CELAC: An end to Monroeism and to the blockade against Cuba
HAVANA – Why did the United States — before Cuba declared itself socialist and aligned itself with the Soviet Union — begin to structure the State Department’s suggestion to impose sanctions on the island to provoke “hunger, despair and the overthrow of the government” of Fidel Castro?
Why have the U.S. governments, after the end of the Cold War, continued to perceive Cuba as a threat and continued to apply and even tighten the genocidal blockade, when the small nation — with only 11 million inhabitants and armed forces intended only for the national defense — represents no danger to U.S. national security?
Not even the socialist objective of the Cuban nation explains why Washington treats it like an enemy country, if we consider the mutually advantageous relationships that the United States maintains with China and Vietnam.
For more than half a century, the leaders of U.S. politics have wielded dozens of motives to create and sustain the pitiless economic and political war that has sacrificed three generations of Cubans, but have concealed the true cause, the mother of all the motives for the conflict.

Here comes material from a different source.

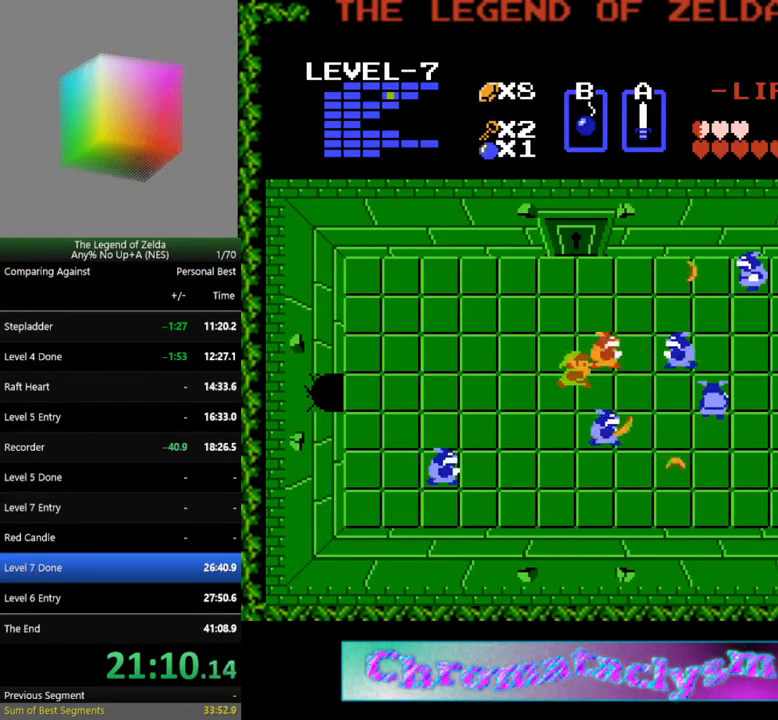
{"buttons": ["A"], "events": [[267, "A", "up"], [300, "DPAD_RIGHT", "down"], [450, "A", "down"], [483, "DPAD_RIGHT", "up"]]}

What effectively constituted and constitutes a “threat” to the United States is the anti-Monroeist project articulated by the Cuban Revolution when it vindicated the sovereign right of all states to manage their own foreign policy and define their economic interests unfettered by outside pressures and, within that right, the right to regulate, nationalize or even expropriate foreign companies, if such measures are for the public benefit or ensure the viability of the nation.
Long ago, even before the triumph of the Revolution, Washington perceived the danger that such displays of sovereignty might become an example that could extend to other countries in the area and hinder the United States’ hegemonic and neocolonialist status over the hemisphere.
The reason for the North American obsession to topple the Cuban Revolution is, and has always been, invariably a policy of state, not a determination freely managed by each administration, much less determined by the pressure of the counter-revolution of Cuban origin. This was clearly demonstrated when, four months after the failed invasion of Girón Beach, the so-called Alliance for Progress was structured.
The U.S. establishment’s decision to invest $20 billion in support for governments and private businesses in Latin America was unprecedented. It was “the U.S. response to Fidel Castro,” as The New York Times immediately called it, making its true motivation clear.
The Alliance was announced at the White House on March 13, 1961, and launched in August of that year in Punta del Este, Uruguay, at a gathering of the Organization of American States.
Heading the Cuban delegation was Comandante Ernesto Che Guevara, who denounced that an aid program had been presented “with a bagful of gold in one hand
and a barrier to isolate Cuba in the other.” He also said that the financial support, allegedly intended for economic development, was for the purpose of buying, blackmailing and bribing some governments in the subcontinent so they could join the anti-Cuban campaign and counter the struggle of our peoples for their freedom.
In the 54 years since that meeting at Punta del Este, history has changed so much that it recently produced a hemispheric eclosion: the birth of the CELAC. Cuba is chairman pro tempore of that organization and in a few hours Havana will be the site of its Second Summit. The event is expected to deepen further its anti-Monroeist and unifying vocation and, among other actions, to again express itself emphatically against the blockade.
Thus is created the enlightening paradox that today it is the United States who is isolated from Latin America, while Cuba has a leading role in the ensemble of countries from the Great Motherland.
However, we’ll have to wait a long time to see the day when Washington agrees willingly to establish an equal relationship with its hemispheric neighbors.
And we’ll have to wait, although apparently not for long, for U.S. initiatives that, with due respect, focus on changes to its aggressive policies against Cuba.
The island is demonstrating its ability to renew itself and fully establish a relationship with other countries and, in particular, with its neighbors.
The blockade can only be counterproductive and unacceptable from every viewpoint. Today, in all of Latin America and the Caribbean, no government can support it or agree to it, lest its citizens berate it for committing an apostasy.